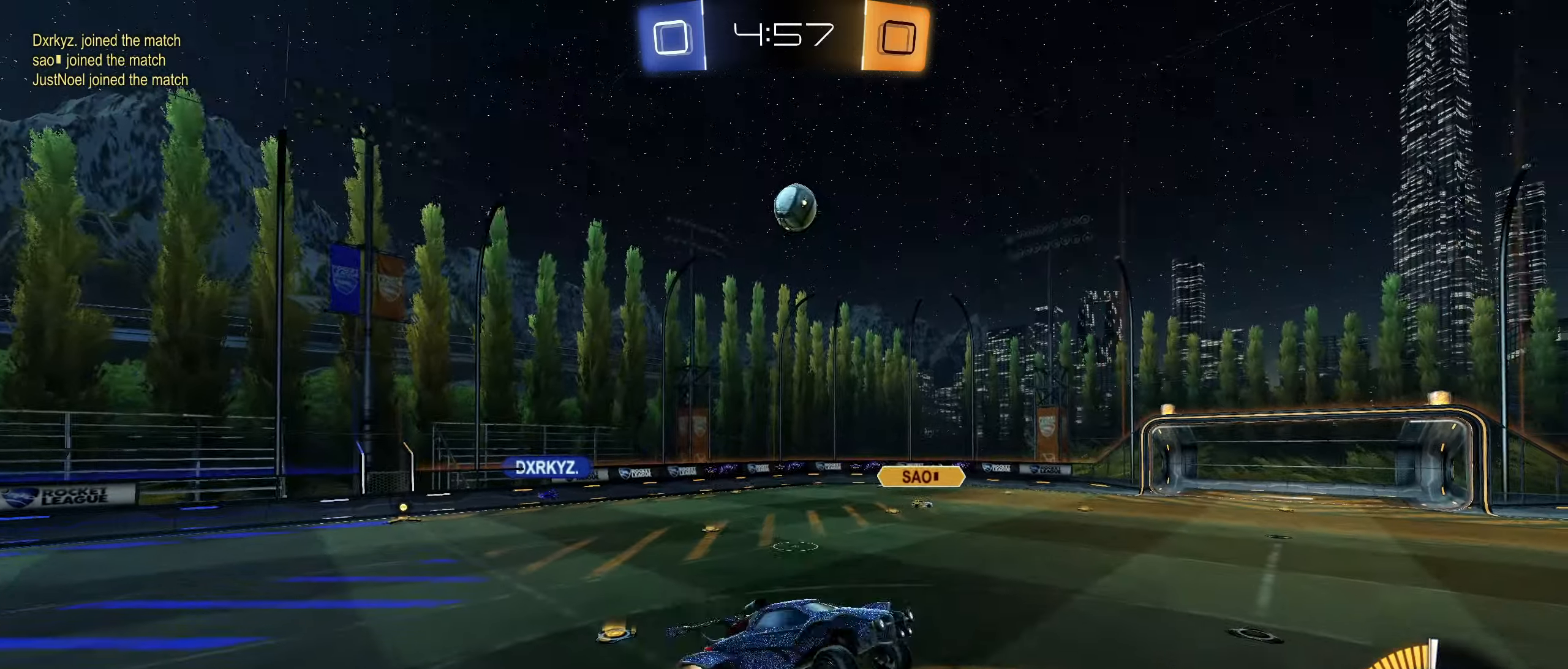
{"dt_ms": 500, "buttons": ["CIRCLE", "L1", "R2"], "left_stick": "down", "right_stick": "center", "button_events": [[33, "CROSS", "up"]]}
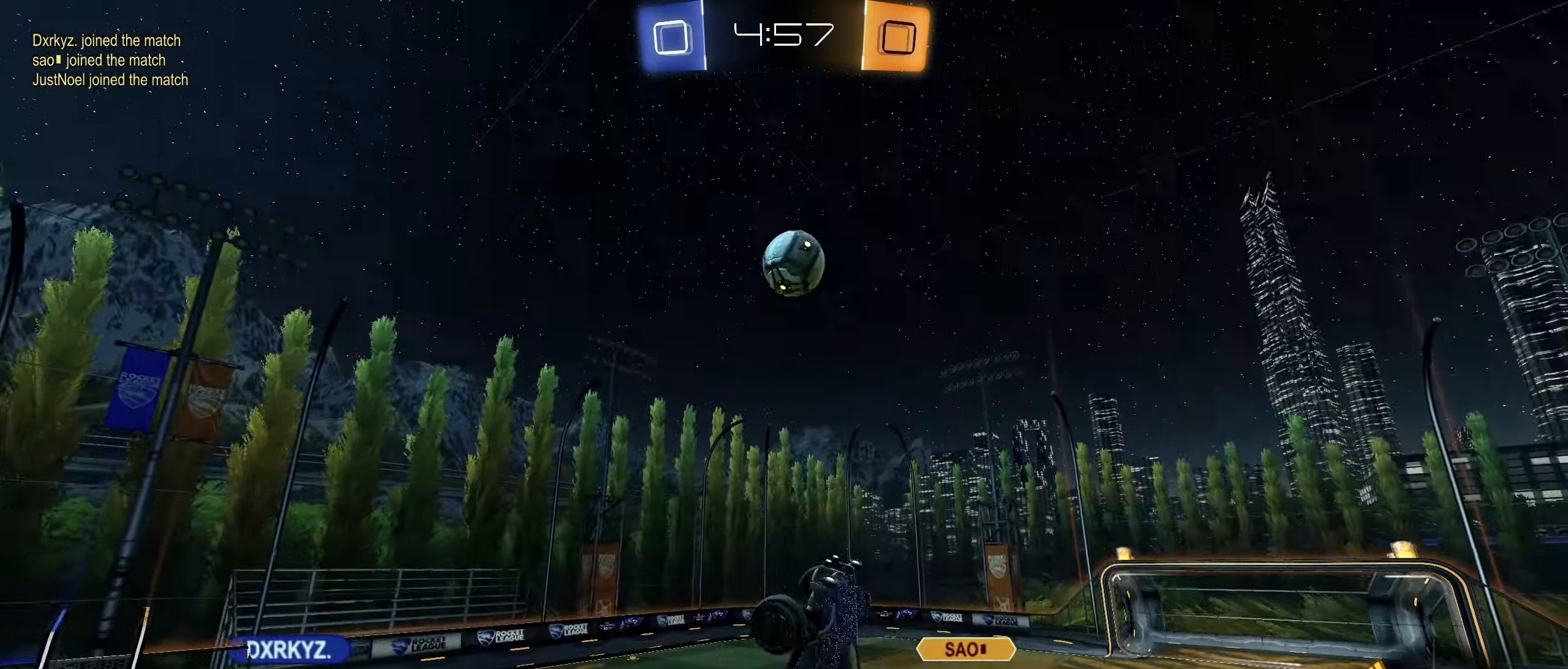
{"dt_ms": 500, "buttons": ["CIRCLE", "R2"], "left_stick": "center", "right_stick": "center", "button_events": [[167, "L1", "up"]]}
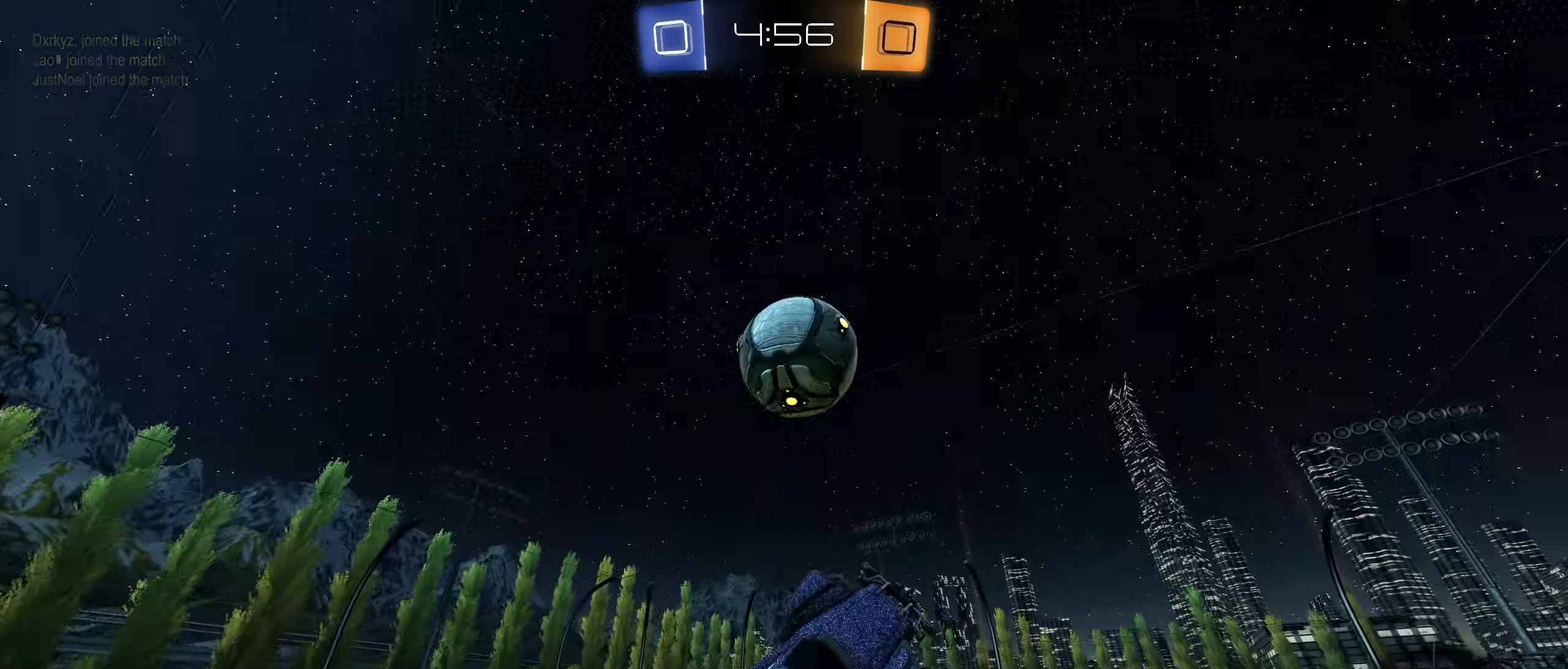
{"dt_ms": 500, "buttons": ["R2"], "left_stick": "center", "right_stick": "center", "button_events": [[50, "L1", "down"], [167, "L1", "up"], [317, "CIRCLE", "up"]]}
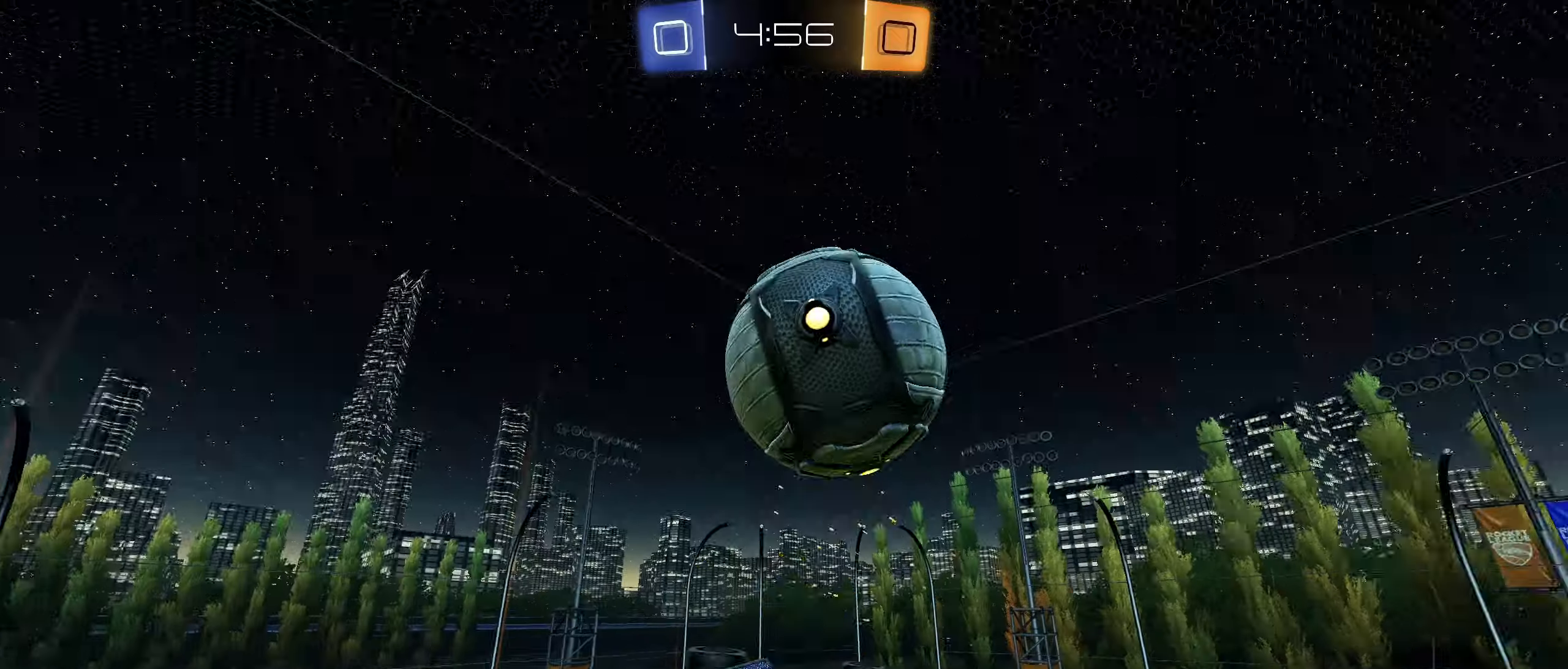
{"dt_ms": 500, "buttons": ["R1"], "left_stick": "right", "right_stick": "center", "button_events": [[34, "R2", "up"], [234, "R1", "down"], [267, "CIRCLE", "down"], [450, "CIRCLE", "up"]]}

• _Problem description_
Strip the images and return the remaining data exactly.

• _Response to this exercise_
{"dt_ms": 500, "buttons": ["CIRCLE", "L1", "R2"], "left_stick": "down", "right_stick": "center", "button_events": [[33, "CROSS", "up"]]}
{"dt_ms": 500, "buttons": ["CIRCLE", "R2"], "left_stick": "center", "right_stick": "center", "button_events": [[167, "L1", "up"]]}
{"dt_ms": 500, "buttons": ["R2"], "left_stick": "center", "right_stick": "center", "button_events": [[50, "L1", "down"], [167, "L1", "up"], [317, "CIRCLE", "up"]]}
{"dt_ms": 500, "buttons": ["R1"], "left_stick": "right", "right_stick": "center", "button_events": [[34, "R2", "up"], [234, "R1", "down"], [267, "CIRCLE", "down"], [450, "CIRCLE", "up"]]}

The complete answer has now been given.